On lateral flow tests as an alternative to self-isolation, I think they are the right approach. They can be taken daily, so the individual is tested each day for seven days, whereas a PCR would be a single test at a single moment. This is much more flexible and it is based on advice Ministers have received. On the hon. Gentleman’s questions on economic support, that is something we keep under review.
I congratulate the Government on the roll-out of the vaccination programme—it is impressive—but what does my right hon. Friend say to my constituent who says she is now less afraid of covid than she is of intrusive and incoherent Government regulations?
I would say to my right hon. Friend that I hope her constituent would appreciate that the Government have to act on the information they see before them on the rate of spread of this new variant and what we now know about its degree of vaccine escape—not just to protect my right hon. Friend’s constituent, but to protect that constituent’s loved ones and her community.
May I say to the Secretary of State that I was deeply shocked, when he was in this House recently and I said that all sensible Members of Parliament will be supporting any measure to save lives, to hear boos and catcalls from the Government Benches? I will repeat my view: does he realise what great potential we have as Members of Parliament in our communities, working for this, rolling our sleeves up, working cross-party with local councillors and volunteers? This House of Commons is a real resource. Please, please will he use us effectively?
I thank the hon. Gentleman for his call for all hon. Members to do their bit to help the nation in this time of crisis. It is not just about what we can all do in this House; I am sure he agrees that it is about what we can do in our local communities.
My right hon. Friend rightly talked about protecting the NHS. Can I ask him to ensure that we protect our children as well and that the Government set out a plan to keep schools open in January? Given that The Sunday Times suggested that primary school children will be vaccinated, will he or the Secretary of State for Education make a statement about the vaccination programme for younger children and ensure that there is 100% parental consent?
I agree with my right hon. Friend on the importance of protecting our children. We in this House all know how children have suffered throughout the pandemic and the impact on their education, mental health and socialisation with other children. He is right to talk about that importance. One reason to take the measures that we have set out, especially around expanding the booster programme, is the ensure that we prioritise children. On the issue of vaccinations for younger children aged five to 11, the JCVI is considering that. When the Government hear back from the JCVI on that, we will bring it to the House.
I welcome the Secretary of State’s statement. Having listened to it and having studied the matter in some detail over the weekend, I will be supporting the Government and the measures that they are introducing tomorrow night. What would he say to those in the community who are saying, “If the rule makers can’t be trusted to obey their own rules, why should we?”
I thank the right hon. Gentleman for his support. It is important to emphasise that the rules that we are discussing—all rules of any type, really, but he is talking about those around the pandemic—are there for all of us and apply equally to all of us.
GPs, particularly in rural areas, are finding it difficult and challenging to deliver the booster programme, but will have to deliver the booster in great numbers. Can the Secretary of State look at measures that will speed up the flow for those GP surgeries? Will he send a message to all patients that they will need to be understanding in the next couple of weeks to ensure that the morale of our GPs, who work so hard, is not undermined?
My hon. Friend is right to talk about how hard GPs have worked throughout the pandemic, and about the need to provide greater support. We expect and need them to help with this big new vaccination effort. There are already signs of many people showing that they understand the need for GPs to reprioritise over the next couple of weeks, which is important too.

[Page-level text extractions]
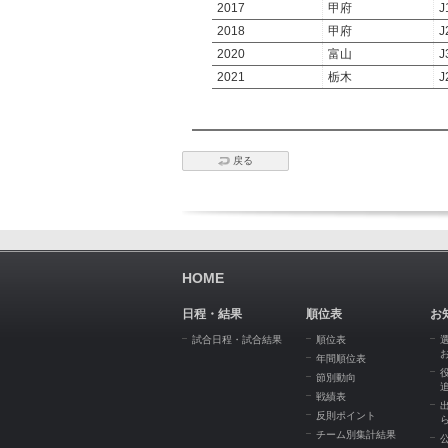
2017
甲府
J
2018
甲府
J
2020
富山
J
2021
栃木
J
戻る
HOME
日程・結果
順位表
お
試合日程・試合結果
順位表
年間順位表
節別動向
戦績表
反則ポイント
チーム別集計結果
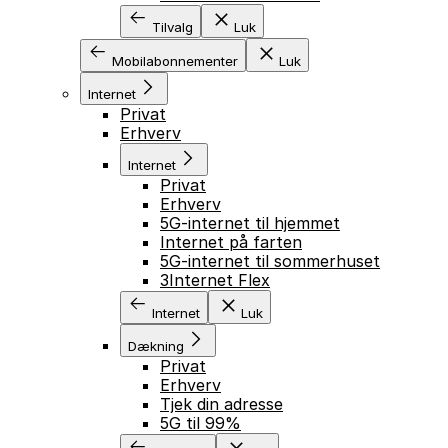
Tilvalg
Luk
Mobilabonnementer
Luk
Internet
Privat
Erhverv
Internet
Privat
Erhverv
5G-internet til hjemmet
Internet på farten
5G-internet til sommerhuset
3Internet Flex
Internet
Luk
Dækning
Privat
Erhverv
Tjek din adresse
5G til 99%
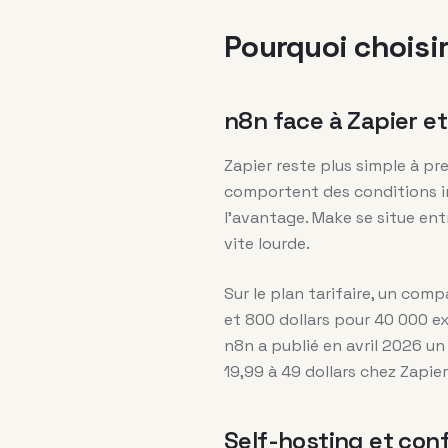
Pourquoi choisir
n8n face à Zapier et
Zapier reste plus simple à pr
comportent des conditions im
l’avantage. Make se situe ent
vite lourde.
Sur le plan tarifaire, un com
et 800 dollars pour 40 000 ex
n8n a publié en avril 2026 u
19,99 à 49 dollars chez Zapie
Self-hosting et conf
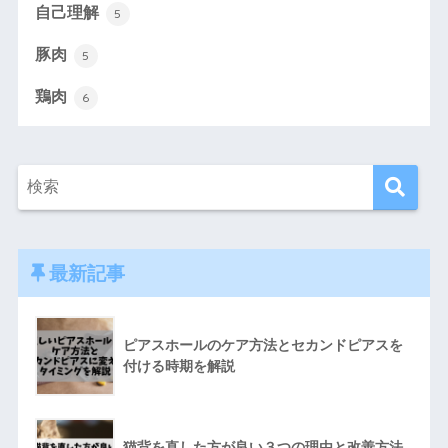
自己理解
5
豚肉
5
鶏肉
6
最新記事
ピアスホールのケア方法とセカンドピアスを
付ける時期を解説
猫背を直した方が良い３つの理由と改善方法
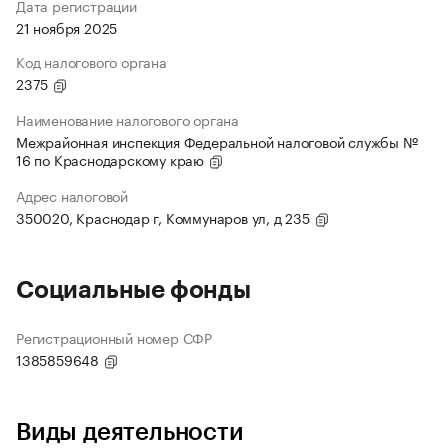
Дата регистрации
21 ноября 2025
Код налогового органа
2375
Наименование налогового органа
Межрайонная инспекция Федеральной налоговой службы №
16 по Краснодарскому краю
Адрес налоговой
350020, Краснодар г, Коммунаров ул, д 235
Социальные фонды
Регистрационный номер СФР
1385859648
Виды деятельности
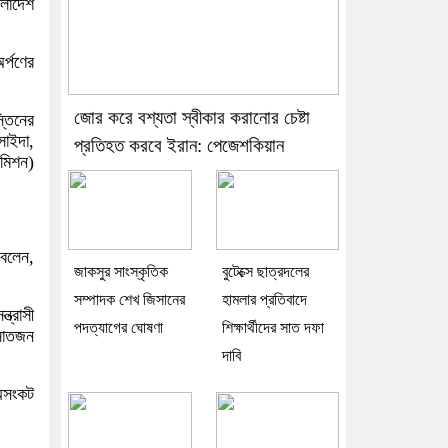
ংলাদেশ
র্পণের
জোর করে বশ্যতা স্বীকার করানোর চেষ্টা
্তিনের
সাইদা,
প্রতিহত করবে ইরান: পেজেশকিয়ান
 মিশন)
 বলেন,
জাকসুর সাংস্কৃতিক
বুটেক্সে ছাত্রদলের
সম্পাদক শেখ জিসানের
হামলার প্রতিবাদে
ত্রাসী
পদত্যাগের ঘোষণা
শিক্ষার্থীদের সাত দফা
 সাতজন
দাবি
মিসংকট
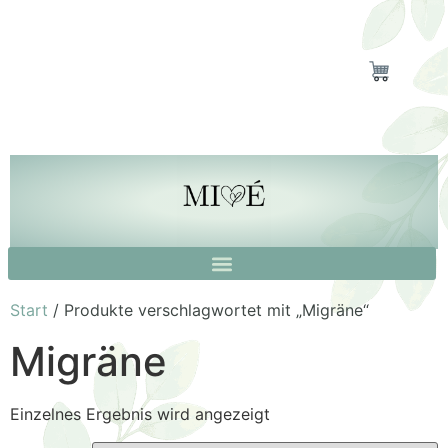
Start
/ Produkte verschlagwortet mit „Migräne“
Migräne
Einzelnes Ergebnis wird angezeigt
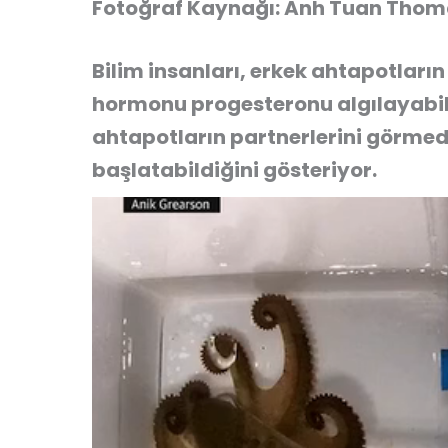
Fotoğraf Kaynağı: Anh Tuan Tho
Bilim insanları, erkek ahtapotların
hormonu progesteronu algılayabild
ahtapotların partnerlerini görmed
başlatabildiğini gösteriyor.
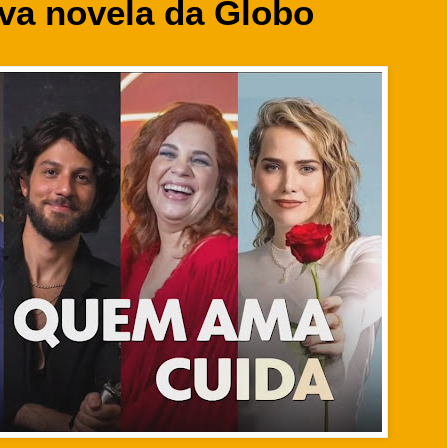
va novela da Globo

= Parts of the exercise =
#1 Answer these questions from the debate extract.
(a) For how many days can an individual be tested daily with lateral flow tests?
(b) Which newspaper suggested that primary school children will be vaccinated?
(c) Which body is considering vaccinations for children aged five to 11?
#2 In the debate extract, take the passage that begins at the words "May I say to" and stops after "our local communities.". Write it out with "volunteers" swapped for "charities".

= Completed exercise =
#1
(a) Seven days
(b) The Sunday Times
(c) The JCVI

#2
May I say to the Secretary of State that I was deeply shocked, when he was in this House recently and I said that all sensible Members of Parliament will be supporting any measure to save lives, to hear boos and catcalls from the Government Benches? I will repeat my view: does he realise what great potential we have as Members of Parliament in our communities, working for this, rolling our sleeves up, working cross-party with local councillors and charities? This House of Commons is a real resource. Please, please will he use us effectively?
I thank the hon. Gentleman for his call for all hon. Members to do their bit to help the nation in this time of crisis. It is not just about what we can all do in this House; I am sure he agrees that it is about what we can do in our local communities.